Senior | Shelby, North Carolina
Why did you decide to become an English major?
My mom was an English teacher, so the idea was somewhat ingrained in me from the beginning. However, I was the typical stubborn teenager and pushed against what was logical, thinking I'd pursue something like law or even chemistry (not sure what I was thinking there). But then I read The Bell Jar in high school and thought, "Wow, I want to do that." As in, I want to learn to write something that moves people and shapes the way they think about things like that book did for me. English seemed the best major to get closer to that goal.
What are you reading right now?
I'm writing my thesis this year on post-9/11 literature, so mainly a ton of that. Specifically for these past couple of weeks, I'm bouncing back and forth between Jess Walter's The Zero and Colum McCann's Let the Great World Spin.
You are a Writing Center Tutor. Can you talk a little bit about your experience tutoring in the department?
This job came out of my experience in Writing the Essay, so at the beginning I was tutoring for that class specifically--but now I've moved onto tutoring for English-specific classes like Brit Lit I and the Shakespeare seminar. It's really interesting to see how so many other students view the same texts that I read for my own classes, and it's nice to have a sub-level of learning in between primary texts and critical sources. I've also learned that above all, other English majors are almost always genuinely nice people who always want to make the most of their learning in a positive way.
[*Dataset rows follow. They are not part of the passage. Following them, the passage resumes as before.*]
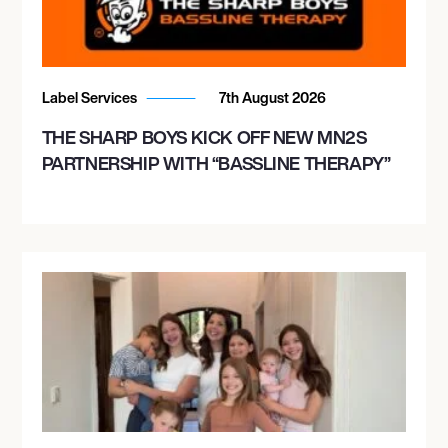
Label Services
7th August 2026
THE SHARP BOYS KICK OFF NEW MN2S
PARTNERSHIP WITH “BASSLINE THERAPY”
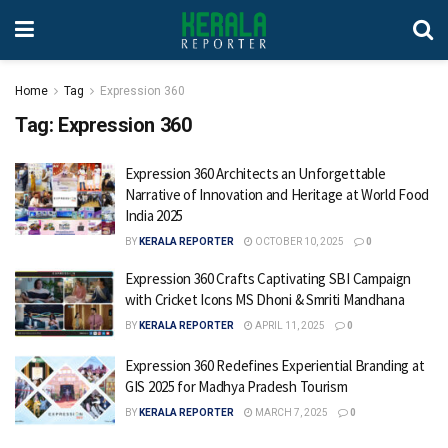
Home
Tag
Expression 360
Tag:
Expression 360
Expression 360 Architects an Unforgettable
Narrative of Innovation and Heritage at World Food
India 2025
BY
KERALA REPORTER
OCTOBER 10, 2025
0
Expression 360 Crafts Captivating SBI Campaign
with Cricket Icons MS Dhoni & Smriti Mandhana
BY
KERALA REPORTER
APRIL 11, 2025
0
Expression 360 Redefines Experiential Branding at
GIS 2025 for Madhya Pradesh Tourism
BY
KERALA REPORTER
MARCH 7, 2025
0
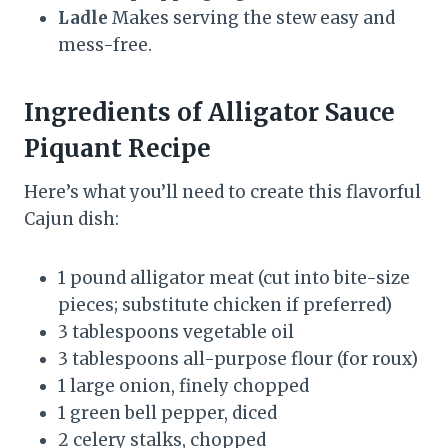
Ladle
Makes serving the stew easy and
mess-free.
Ingredients of Alligator Sauce
Piquant Recipe
Here’s what you’ll need to create this flavorful
Cajun dish:
1 pound alligator meat (cut into bite-size
pieces; substitute chicken if preferred)
3 tablespoons vegetable oil
3 tablespoons all-purpose flour (for roux)
1 large onion, finely chopped
1 green bell pepper, diced
2 celery stalks, chopped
What are your fields of interest?
I love contemporary literature--as in, most literature after WWII but with a primary focus on literature post-2000. I'm also interested in ecocriticism and queer theory.
If you could create a class in the department, what would it be?
I would create a class of, as I mention above, post-2000 literature. Perhaps because of my own interests, I imagine it would be centered largely around post-9/11 literature, but not entirely. I don't think we're given enough of an opportunity in the department to read literary texts that are of our own time, and I'd like to see that change.
What advice would you give to anyone considering being an English major?
You have to love to read. You can get around pretty much any other issue you might have with the idea of the major--as long as you love to read.